La crisi energetica è finita o il prossimo inverno saremo ancora nella stessa situazione dello scorso autunno?
«Quello dell’energia è un campo in cui abbiamo visto analisi, prospettive e profezie destinate a rivelarsi non proprio fondate. La guerra ha cambiato un modello di import di energia importata a basso costo. Ora dobbiamo inventarcene un altro. E variare i consumi di energia anche perché alla guerra si aggiunge la crisi ambientale».

Di queste ore è la notizia che grazie a Italia e Germania il Consiglio Ue ha rimandato a data da definirsi il voto sul divieto alla vendita di auto a benzina e diesel dal 2035. Questo non vuol dire che il piano è stato bocciato, quella è la direzione e lo è anche per le case.
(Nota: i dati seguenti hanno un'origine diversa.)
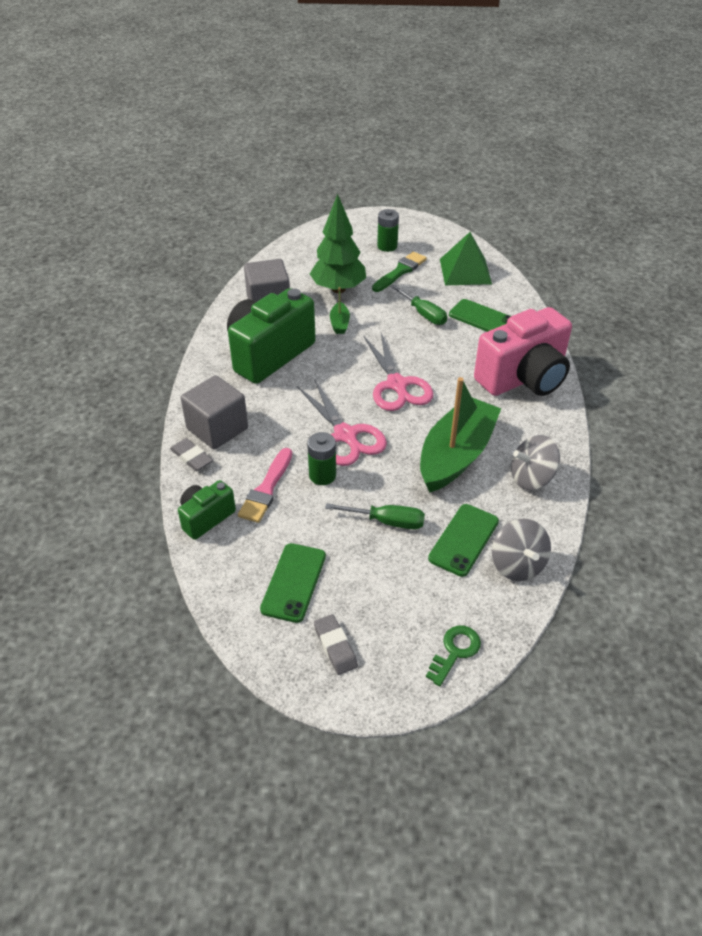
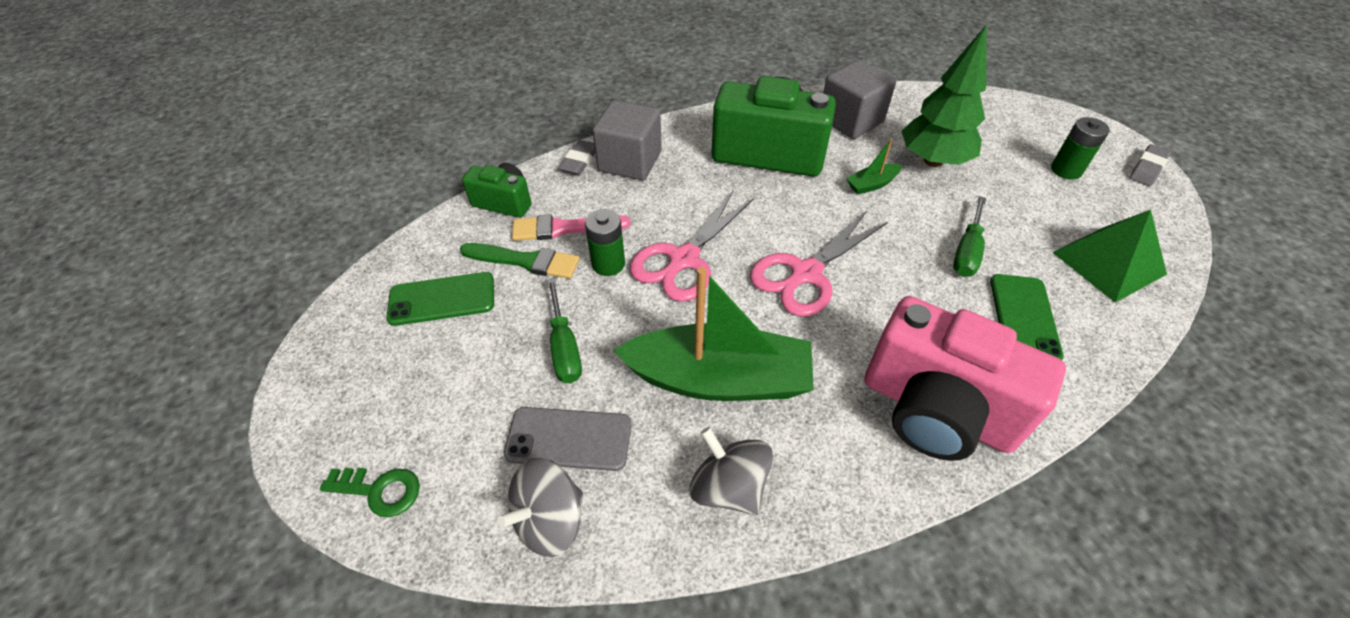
camera: 65 degrees right, 5 degrees up
(335, 646) = (362, 367): grey eraser -> grey eraser (1147, 168)
(400, 272) = (1028, 200): green brush -> green brush (525, 261)
(463, 540) = (569, 439): green phone -> grey phone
Tutto questo nonostante i problemi energetici attuali e l’inflazione. Ci stiamo tirando la zappa sui piedi da soli?
«Finora lo Stato non disciplinava il tipo di automobile prodotto e dal lato della produzione si occupava solo della tutela dei lavoratori. Da ultimo sono venute leggi sulla sicurezza dei veicoli. Qui siamo nel campo del dirigismo ambientale sostenuto da grandi quantità di ideologia. Come ha detto lei poi non ci sono solo le automobili verdi, la Ue ci vuole imporre anche le case verdi. L’impressione è che sia un po’ eccessivo. La spinta verso un mondo ideale, ammesso che sia ideale, non è sostenibile. C’è un eccesso di dirigismo ideologico che rischia di travolgere le nostre strutture sociali, dal lavoro ai risparmi. La cosa giusta fatta nel momento sbagliato è sbagliata, e qui lo è anche perché forzata sui tempi. Senza considerare gli effetti indotti».

Quali?
«È tutto da dimostrare che con la nuova ideologia automobilistica si risolvano i problemi dell’inquinamento, basti pensare allo smaltimento di batterie. Spiazzi la produzione Ue e trasferisci il potere alla Cina. Il capolavoro è spostare l’asse geopolitico dall’energia russa alle batterie cinesi».

Che ne pensa del nuovo Pd targato Schlein, anche il partito della sinistra italiano è vittima della fine della globalizzazione?
«Siamo alla Bolognina 2.0. Due giorni dopo la caduta del Muro di Berlino, non un giorno prima, il Pc esce dal vecchio schema “comunista” ancora presente nel suo nome e passa ad uno schema alternativo “mercatista”. Trasferisce i suoi perduti penati da Mosca alla City di Londra, spedisce i suoi pionieri a Wall Street. Nel gennaio del ’95 al Maurizio Costanzo Show un importante leader democratico mi disse: “Siamo stati legittimati dal mercato finanziario internazionale”. Oggi con la crisi della globalizzazione non regge più lo schema del mercato e quindi devi trovare un modello alternativo, non più la fiducia fideistica cieca nell’economia. Sembra stia tornando un catalogo di idee, valori e principi più o meno radicali, certo molto diversi da quelli di prima. È la Bolognina 2.0».